Dataset rows:
## Begin
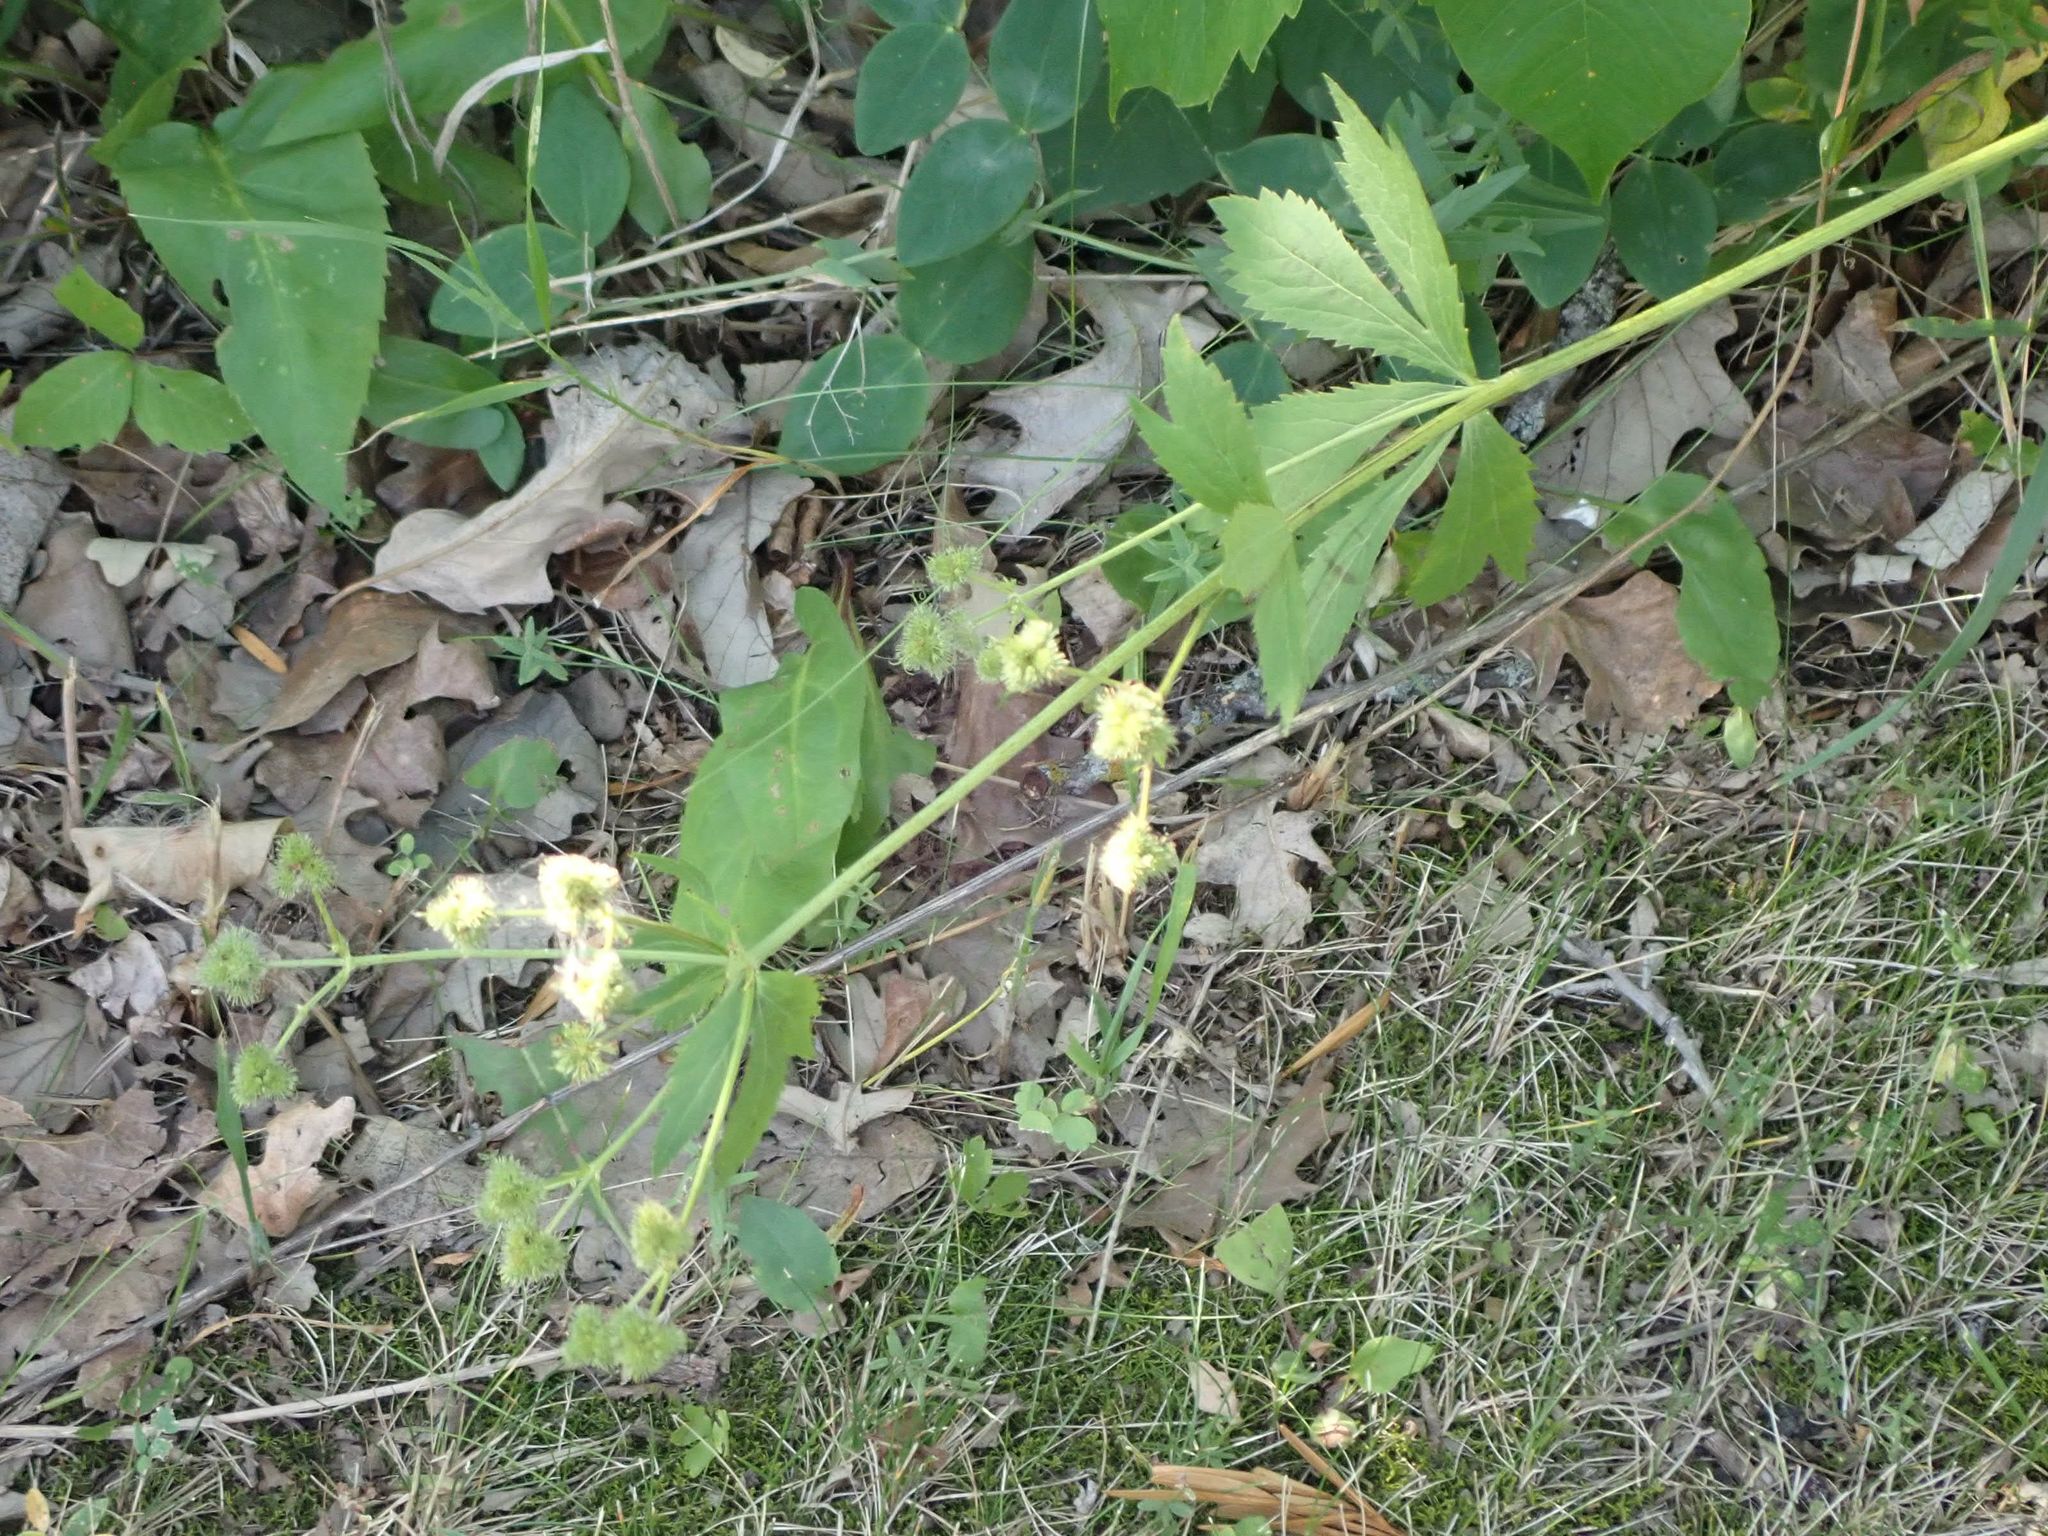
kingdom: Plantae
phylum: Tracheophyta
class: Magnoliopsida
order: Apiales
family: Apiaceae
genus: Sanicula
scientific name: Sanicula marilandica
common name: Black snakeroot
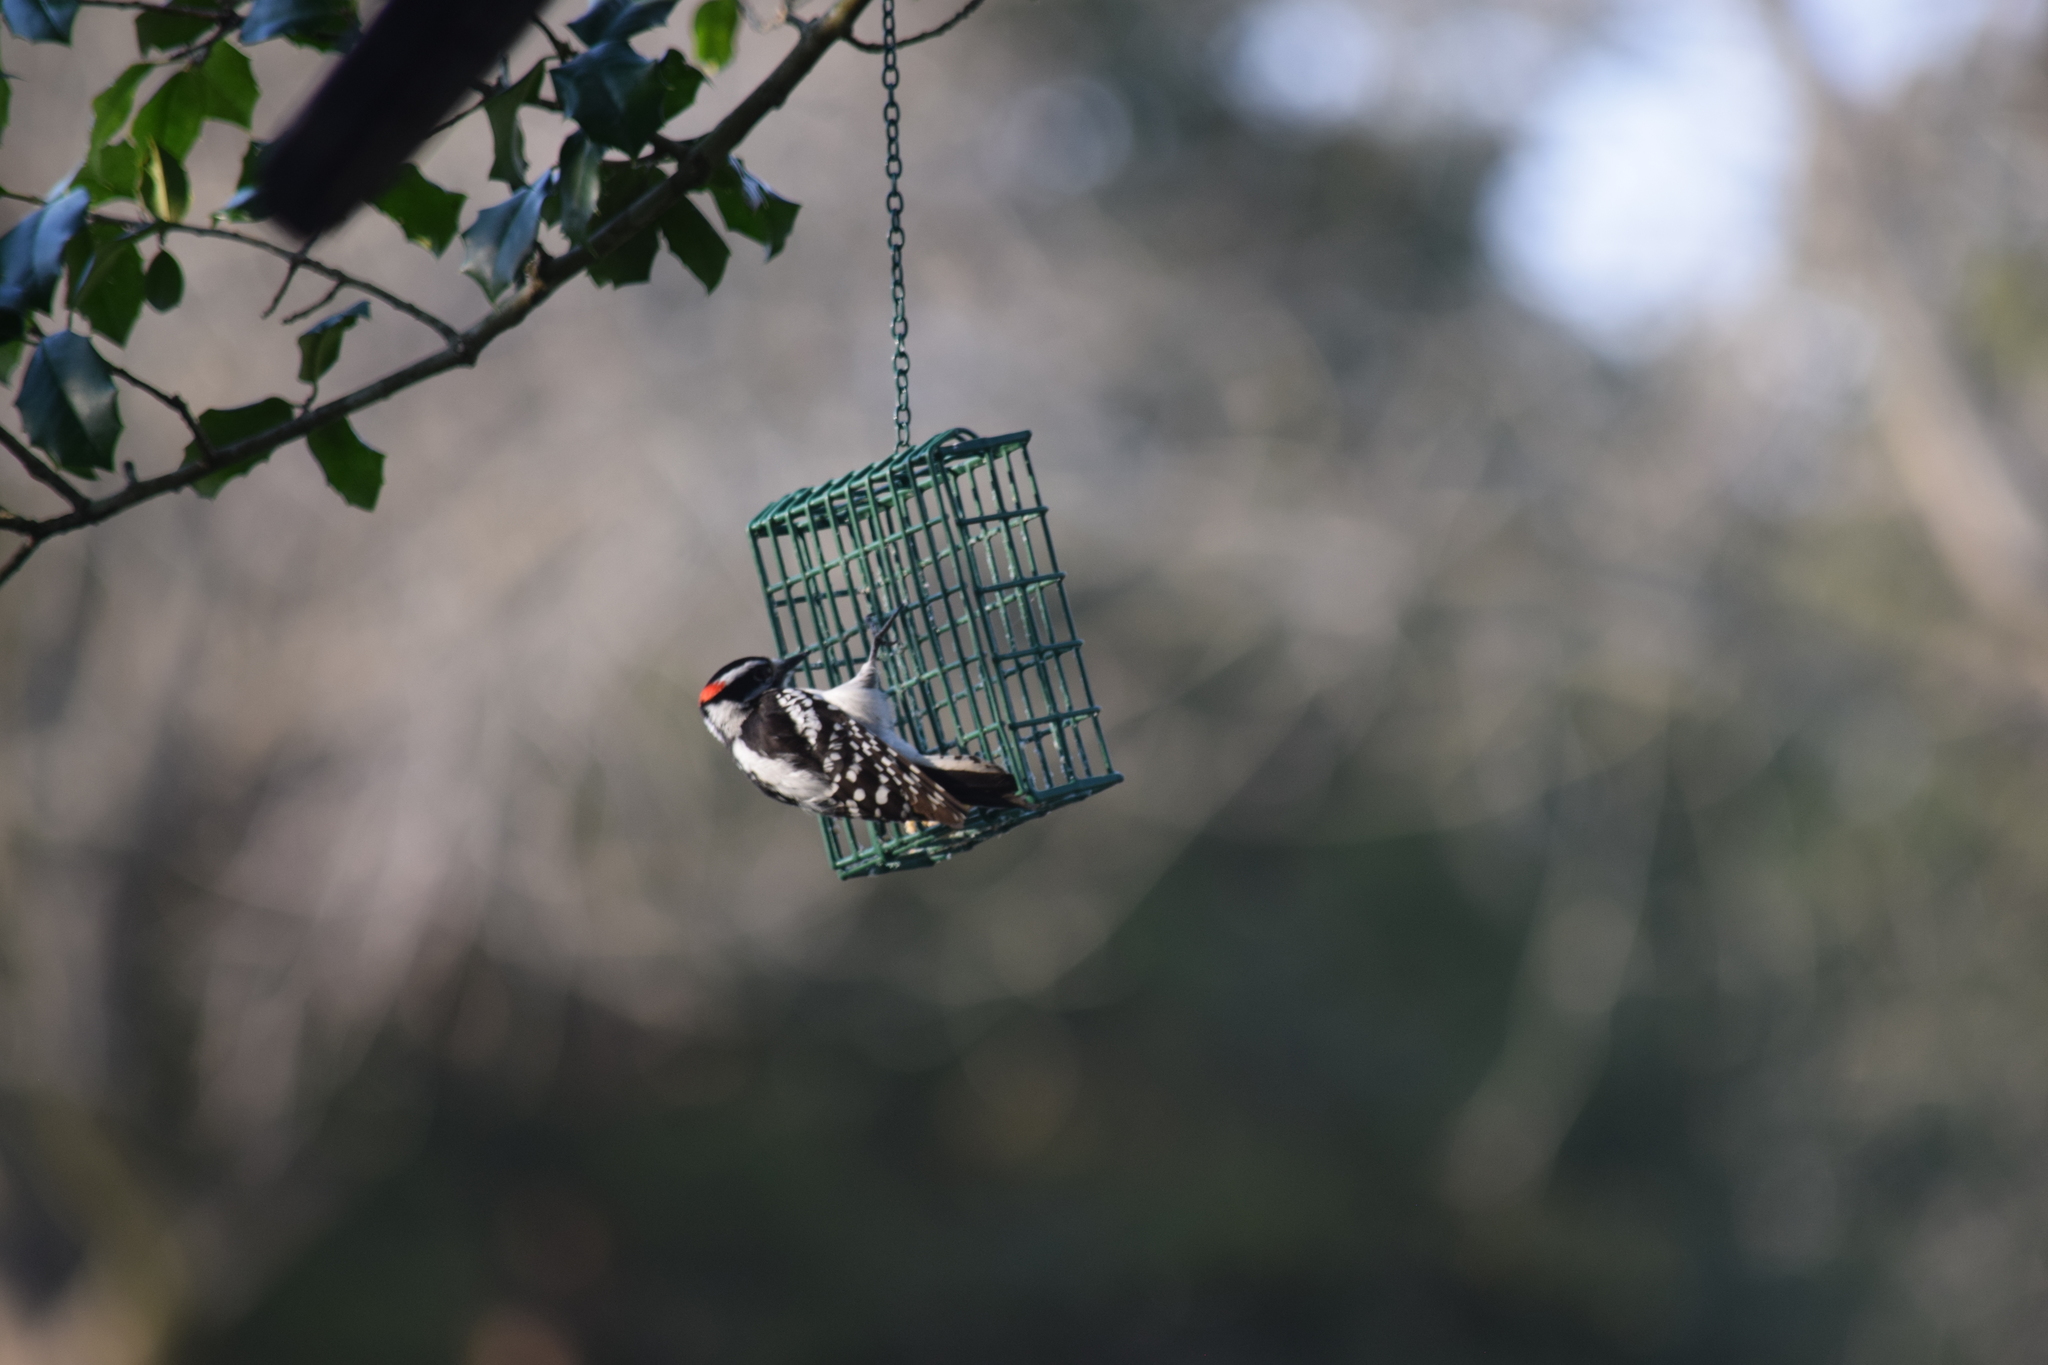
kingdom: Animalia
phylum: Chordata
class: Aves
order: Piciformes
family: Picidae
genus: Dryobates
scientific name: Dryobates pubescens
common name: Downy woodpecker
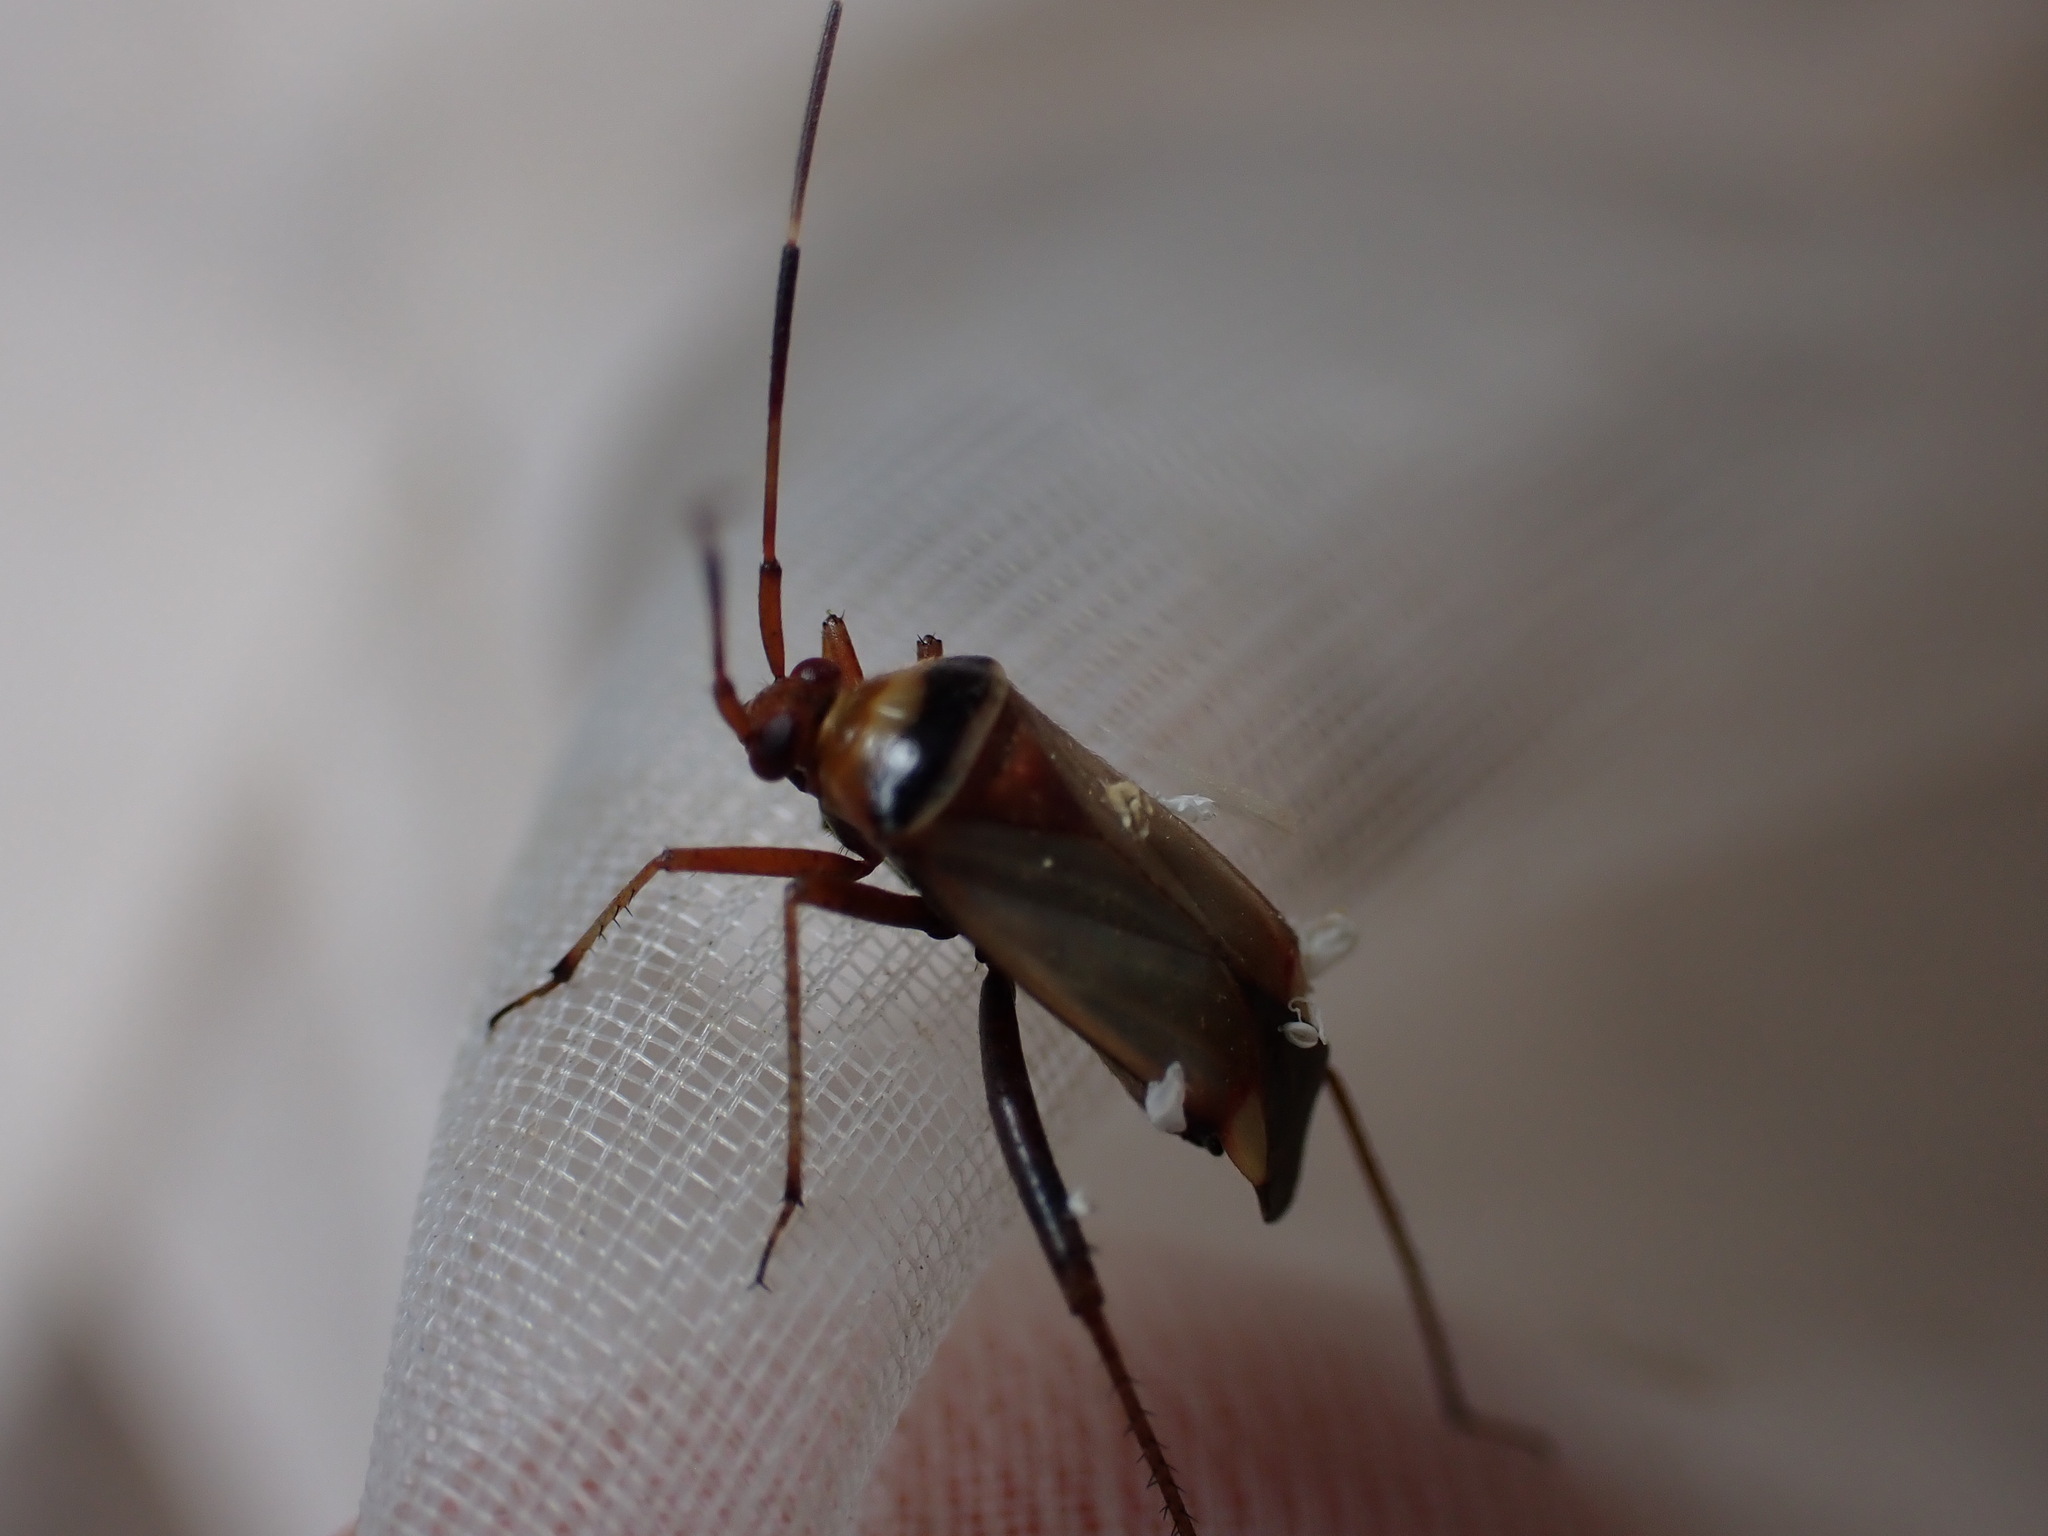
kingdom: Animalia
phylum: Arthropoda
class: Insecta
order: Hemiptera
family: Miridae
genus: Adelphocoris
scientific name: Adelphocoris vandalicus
## End
Problem:
Print every line of the records above word for word, leaving the pictures out.

Complete output:
kingdom: Plantae
phylum: Tracheophyta
class: Magnoliopsida
order: Apiales
family: Apiaceae
genus: Sanicula
scientific name: Sanicula marilandica
common name: Black snakeroot
kingdom: Animalia
phylum: Chordata
class: Aves
order: Piciformes
family: Picidae
genus: Dryobates
scientific name: Dryobates pubescens
common name: Downy woodpecker
kingdom: Animalia
phylum: Arthropoda
class: Insecta
order: Hemiptera
family: Miridae
genus: Adelphocoris
scientific name: Adelphocoris vandalicus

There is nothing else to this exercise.